Required work |
Lines to restate from the data below: from the one containing "As we set out" to the one containing "[Safar 1998]: http://www.ncbi.nlm.nih.gov/pubmed/9771749", both included. Give them again exactly, and only them.

————————

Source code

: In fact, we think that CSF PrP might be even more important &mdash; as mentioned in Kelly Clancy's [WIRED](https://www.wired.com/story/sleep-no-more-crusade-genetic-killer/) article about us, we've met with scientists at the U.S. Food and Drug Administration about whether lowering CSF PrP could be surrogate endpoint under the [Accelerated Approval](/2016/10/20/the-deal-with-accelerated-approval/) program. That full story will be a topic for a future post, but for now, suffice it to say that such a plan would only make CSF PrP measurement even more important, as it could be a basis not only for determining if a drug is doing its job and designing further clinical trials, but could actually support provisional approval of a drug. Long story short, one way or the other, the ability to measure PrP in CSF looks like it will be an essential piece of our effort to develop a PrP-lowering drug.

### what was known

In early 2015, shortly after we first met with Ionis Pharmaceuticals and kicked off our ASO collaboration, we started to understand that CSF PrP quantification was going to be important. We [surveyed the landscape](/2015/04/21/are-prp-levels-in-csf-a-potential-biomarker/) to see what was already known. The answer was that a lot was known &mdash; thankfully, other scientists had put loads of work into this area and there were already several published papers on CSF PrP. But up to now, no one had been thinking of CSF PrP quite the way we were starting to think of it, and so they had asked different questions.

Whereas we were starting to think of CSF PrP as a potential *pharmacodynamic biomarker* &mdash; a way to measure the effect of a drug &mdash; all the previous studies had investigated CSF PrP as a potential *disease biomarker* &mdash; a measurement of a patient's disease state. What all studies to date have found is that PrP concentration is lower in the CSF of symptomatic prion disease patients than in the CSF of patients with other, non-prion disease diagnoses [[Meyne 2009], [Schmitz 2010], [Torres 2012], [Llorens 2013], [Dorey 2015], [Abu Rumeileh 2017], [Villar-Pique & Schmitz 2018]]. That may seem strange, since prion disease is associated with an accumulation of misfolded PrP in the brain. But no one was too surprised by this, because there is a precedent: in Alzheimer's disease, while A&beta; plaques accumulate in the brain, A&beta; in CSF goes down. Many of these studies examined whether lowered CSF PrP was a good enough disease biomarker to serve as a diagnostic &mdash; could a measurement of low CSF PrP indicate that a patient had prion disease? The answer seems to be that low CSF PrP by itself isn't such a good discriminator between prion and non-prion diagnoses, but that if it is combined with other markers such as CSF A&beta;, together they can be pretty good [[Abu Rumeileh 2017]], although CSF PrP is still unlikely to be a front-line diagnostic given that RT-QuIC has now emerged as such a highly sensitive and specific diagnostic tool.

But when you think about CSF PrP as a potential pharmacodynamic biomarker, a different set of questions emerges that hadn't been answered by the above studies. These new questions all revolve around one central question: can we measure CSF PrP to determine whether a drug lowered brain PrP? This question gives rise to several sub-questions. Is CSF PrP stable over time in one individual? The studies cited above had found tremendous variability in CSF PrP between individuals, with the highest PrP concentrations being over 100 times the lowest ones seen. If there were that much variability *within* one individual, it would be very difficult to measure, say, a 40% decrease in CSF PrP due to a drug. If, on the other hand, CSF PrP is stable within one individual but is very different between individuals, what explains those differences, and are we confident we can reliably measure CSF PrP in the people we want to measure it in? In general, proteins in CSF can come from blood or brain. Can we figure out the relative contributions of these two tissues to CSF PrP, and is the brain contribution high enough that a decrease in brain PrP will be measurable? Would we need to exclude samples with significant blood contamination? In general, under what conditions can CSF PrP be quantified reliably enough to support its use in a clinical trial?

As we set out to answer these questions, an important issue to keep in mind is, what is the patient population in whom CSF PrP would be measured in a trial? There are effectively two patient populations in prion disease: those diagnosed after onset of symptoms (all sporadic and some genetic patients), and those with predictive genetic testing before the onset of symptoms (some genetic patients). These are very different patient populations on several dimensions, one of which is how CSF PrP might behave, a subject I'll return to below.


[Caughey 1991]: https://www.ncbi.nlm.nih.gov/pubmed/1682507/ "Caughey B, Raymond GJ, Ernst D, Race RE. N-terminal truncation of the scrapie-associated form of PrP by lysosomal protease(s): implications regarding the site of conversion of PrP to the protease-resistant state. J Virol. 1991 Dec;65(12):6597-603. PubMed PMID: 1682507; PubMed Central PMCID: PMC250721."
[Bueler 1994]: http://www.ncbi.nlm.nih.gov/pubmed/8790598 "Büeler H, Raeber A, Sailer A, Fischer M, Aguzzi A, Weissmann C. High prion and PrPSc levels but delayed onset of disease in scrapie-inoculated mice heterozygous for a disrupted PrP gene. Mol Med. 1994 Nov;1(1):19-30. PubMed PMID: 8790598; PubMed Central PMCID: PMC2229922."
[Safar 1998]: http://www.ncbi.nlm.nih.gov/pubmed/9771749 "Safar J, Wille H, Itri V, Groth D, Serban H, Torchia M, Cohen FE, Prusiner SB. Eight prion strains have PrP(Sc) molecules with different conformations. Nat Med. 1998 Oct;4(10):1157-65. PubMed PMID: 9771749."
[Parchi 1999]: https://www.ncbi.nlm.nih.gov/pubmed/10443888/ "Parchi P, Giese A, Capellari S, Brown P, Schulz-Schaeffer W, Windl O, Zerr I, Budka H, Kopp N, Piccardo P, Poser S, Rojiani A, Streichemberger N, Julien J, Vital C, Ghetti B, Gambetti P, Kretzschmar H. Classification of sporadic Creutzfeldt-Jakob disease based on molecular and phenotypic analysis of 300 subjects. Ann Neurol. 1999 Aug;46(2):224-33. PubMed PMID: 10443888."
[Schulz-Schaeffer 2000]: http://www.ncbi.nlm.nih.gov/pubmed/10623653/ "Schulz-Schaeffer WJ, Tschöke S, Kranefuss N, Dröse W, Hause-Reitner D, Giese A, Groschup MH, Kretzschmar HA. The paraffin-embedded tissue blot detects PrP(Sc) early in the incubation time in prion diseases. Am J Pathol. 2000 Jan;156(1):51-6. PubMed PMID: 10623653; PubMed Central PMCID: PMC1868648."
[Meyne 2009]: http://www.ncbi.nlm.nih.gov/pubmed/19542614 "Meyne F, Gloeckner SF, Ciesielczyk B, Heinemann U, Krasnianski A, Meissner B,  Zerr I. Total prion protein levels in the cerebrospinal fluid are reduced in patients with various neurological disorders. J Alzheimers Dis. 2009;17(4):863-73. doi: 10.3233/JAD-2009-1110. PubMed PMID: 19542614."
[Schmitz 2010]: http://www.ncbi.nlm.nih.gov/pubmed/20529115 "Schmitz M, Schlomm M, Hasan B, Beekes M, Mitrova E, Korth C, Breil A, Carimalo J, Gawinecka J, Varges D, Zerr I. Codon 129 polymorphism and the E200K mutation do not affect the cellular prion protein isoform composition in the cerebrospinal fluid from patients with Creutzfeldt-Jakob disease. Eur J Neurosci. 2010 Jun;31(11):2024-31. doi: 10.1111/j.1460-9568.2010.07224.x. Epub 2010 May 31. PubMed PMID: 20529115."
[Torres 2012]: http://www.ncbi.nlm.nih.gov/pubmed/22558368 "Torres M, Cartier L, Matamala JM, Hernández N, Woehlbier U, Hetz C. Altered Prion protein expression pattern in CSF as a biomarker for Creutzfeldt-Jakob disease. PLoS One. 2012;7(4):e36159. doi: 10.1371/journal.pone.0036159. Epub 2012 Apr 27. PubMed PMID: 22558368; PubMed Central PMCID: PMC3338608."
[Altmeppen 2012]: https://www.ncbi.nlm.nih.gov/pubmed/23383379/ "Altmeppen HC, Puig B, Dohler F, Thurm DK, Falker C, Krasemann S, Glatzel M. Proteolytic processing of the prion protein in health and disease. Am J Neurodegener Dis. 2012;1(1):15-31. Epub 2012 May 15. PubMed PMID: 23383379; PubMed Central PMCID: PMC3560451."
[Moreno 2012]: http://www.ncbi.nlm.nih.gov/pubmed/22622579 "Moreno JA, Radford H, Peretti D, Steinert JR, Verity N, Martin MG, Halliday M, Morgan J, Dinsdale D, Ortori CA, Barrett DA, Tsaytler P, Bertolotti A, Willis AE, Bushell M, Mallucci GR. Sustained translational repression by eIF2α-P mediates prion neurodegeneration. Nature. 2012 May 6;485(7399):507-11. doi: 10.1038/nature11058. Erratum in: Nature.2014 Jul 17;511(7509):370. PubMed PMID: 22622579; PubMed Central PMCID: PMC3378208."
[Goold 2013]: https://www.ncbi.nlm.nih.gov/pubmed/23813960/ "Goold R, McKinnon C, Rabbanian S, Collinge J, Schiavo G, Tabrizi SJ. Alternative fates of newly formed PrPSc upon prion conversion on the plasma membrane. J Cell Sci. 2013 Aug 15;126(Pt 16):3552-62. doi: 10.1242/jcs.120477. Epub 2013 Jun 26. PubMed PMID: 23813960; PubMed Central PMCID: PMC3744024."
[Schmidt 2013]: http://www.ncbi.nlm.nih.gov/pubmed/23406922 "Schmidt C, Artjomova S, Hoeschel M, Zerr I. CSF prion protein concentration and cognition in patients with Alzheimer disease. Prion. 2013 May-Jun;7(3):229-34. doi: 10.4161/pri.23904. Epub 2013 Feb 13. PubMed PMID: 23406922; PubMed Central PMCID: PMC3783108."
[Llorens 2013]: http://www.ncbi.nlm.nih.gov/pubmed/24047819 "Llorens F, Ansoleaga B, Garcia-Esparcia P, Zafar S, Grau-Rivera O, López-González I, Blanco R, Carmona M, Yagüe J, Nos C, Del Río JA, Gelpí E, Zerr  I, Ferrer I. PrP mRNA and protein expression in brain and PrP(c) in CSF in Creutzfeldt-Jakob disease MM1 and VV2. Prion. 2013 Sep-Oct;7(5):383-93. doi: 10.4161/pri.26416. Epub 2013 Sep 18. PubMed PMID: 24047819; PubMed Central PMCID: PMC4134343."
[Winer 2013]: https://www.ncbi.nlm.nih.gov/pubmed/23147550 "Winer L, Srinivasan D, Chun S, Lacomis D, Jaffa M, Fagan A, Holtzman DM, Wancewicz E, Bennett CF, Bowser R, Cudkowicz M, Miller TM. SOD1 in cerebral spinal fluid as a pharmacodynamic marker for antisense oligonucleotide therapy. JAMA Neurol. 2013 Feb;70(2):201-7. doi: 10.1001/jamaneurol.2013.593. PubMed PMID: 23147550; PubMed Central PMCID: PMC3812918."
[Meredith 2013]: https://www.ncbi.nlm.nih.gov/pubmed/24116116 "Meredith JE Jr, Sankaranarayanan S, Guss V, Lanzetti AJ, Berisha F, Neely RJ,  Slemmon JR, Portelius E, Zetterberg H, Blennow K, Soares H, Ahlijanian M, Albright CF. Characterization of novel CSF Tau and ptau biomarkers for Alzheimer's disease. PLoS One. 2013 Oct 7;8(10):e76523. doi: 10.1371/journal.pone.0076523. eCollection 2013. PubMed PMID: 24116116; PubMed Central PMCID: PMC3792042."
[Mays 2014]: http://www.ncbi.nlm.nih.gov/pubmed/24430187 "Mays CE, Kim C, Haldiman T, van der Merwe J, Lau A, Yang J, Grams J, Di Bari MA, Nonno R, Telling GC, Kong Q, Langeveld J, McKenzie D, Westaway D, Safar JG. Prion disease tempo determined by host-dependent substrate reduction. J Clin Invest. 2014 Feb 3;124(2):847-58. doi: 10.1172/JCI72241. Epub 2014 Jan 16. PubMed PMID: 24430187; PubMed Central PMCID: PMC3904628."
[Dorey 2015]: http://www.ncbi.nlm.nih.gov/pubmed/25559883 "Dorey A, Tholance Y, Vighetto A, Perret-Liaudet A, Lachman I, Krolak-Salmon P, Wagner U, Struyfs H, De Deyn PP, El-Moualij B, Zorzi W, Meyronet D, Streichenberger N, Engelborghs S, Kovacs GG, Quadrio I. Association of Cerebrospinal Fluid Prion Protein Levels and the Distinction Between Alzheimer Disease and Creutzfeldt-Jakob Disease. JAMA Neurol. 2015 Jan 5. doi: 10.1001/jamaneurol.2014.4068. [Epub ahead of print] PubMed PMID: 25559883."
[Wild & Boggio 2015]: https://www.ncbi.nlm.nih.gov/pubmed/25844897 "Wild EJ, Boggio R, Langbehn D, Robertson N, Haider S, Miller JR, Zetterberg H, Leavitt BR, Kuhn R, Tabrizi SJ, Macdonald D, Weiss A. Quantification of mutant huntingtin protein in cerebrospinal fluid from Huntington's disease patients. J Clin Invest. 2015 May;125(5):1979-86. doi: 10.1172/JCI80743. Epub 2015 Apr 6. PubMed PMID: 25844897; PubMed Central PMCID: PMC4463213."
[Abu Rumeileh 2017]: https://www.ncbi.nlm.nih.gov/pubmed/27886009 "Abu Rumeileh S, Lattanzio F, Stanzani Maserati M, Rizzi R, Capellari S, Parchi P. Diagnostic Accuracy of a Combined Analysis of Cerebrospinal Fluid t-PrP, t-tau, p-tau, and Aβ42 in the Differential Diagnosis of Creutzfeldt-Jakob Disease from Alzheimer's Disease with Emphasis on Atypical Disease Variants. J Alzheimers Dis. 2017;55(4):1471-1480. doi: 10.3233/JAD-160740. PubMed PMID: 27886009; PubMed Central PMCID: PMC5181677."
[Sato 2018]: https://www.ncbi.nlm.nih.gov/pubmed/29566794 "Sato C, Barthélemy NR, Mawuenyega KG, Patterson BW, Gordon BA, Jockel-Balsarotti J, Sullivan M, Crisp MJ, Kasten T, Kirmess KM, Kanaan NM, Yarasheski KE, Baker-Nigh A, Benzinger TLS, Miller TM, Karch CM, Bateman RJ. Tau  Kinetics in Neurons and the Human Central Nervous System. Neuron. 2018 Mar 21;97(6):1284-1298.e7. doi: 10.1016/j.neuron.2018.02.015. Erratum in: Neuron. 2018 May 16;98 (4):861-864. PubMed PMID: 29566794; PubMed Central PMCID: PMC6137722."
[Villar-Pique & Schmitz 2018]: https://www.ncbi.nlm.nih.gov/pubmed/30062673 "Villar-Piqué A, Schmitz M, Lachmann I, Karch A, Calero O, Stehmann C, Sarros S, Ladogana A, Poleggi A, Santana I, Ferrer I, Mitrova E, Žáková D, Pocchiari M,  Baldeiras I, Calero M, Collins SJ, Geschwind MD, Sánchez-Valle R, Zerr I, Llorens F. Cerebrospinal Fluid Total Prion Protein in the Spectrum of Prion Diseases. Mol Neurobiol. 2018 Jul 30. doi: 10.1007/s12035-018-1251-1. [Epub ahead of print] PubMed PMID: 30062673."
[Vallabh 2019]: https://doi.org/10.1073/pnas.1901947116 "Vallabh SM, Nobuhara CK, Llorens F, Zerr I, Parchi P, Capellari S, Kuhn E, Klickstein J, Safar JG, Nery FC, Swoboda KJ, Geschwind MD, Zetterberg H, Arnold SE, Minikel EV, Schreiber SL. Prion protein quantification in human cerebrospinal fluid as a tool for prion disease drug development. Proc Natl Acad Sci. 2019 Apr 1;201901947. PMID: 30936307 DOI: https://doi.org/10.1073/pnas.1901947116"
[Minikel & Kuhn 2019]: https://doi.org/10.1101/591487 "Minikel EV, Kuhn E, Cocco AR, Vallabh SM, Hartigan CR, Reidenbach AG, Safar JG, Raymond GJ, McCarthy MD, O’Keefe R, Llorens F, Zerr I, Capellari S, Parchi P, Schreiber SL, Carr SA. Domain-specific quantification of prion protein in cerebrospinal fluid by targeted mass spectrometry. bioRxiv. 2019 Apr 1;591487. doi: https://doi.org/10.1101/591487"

————————

Exercise output |
As we set out to answer these questions, an important issue to keep in mind is, what is the patient population in whom CSF PrP would be measured in a trial? There are effectively two patient populations in prion disease: those diagnosed after onset of symptoms (all sporadic and some genetic patients), and those with predictive genetic testing before the onset of symptoms (some genetic patients). These are very different patient populations on several dimensions, one of which is how CSF PrP might behave, a subject I'll return to below.


[Caughey 1991]: https://www.ncbi.nlm.nih.gov/pubmed/1682507/ "Caughey B, Raymond GJ, Ernst D, Race RE. N-terminal truncation of the scrapie-associated form of PrP by lysosomal protease(s): implications regarding the site of conversion of PrP to the protease-resistant state. J Virol. 1991 Dec;65(12):6597-603. PubMed PMID: 1682507; PubMed Central PMCID: PMC250721."
[Bueler 1994]: http://www.ncbi.nlm.nih.gov/pubmed/8790598 "Büeler H, Raeber A, Sailer A, Fischer M, Aguzzi A, Weissmann C. High prion and PrPSc levels but delayed onset of disease in scrapie-inoculated mice heterozygous for a disrupted PrP gene. Mol Med. 1994 Nov;1(1):19-30. PubMed PMID: 8790598; PubMed Central PMCID: PMC2229922."
[Safar 1998]: http://www.ncbi.nlm.nih.gov/pubmed/9771749 "Safar J, Wille H, Itri V, Groth D, Serban H, Torchia M, Cohen FE, Prusiner SB. Eight prion strains have PrP(Sc) molecules with different conformations. Nat Med. 1998 Oct;4(10):1157-65. PubMed PMID: 9771749."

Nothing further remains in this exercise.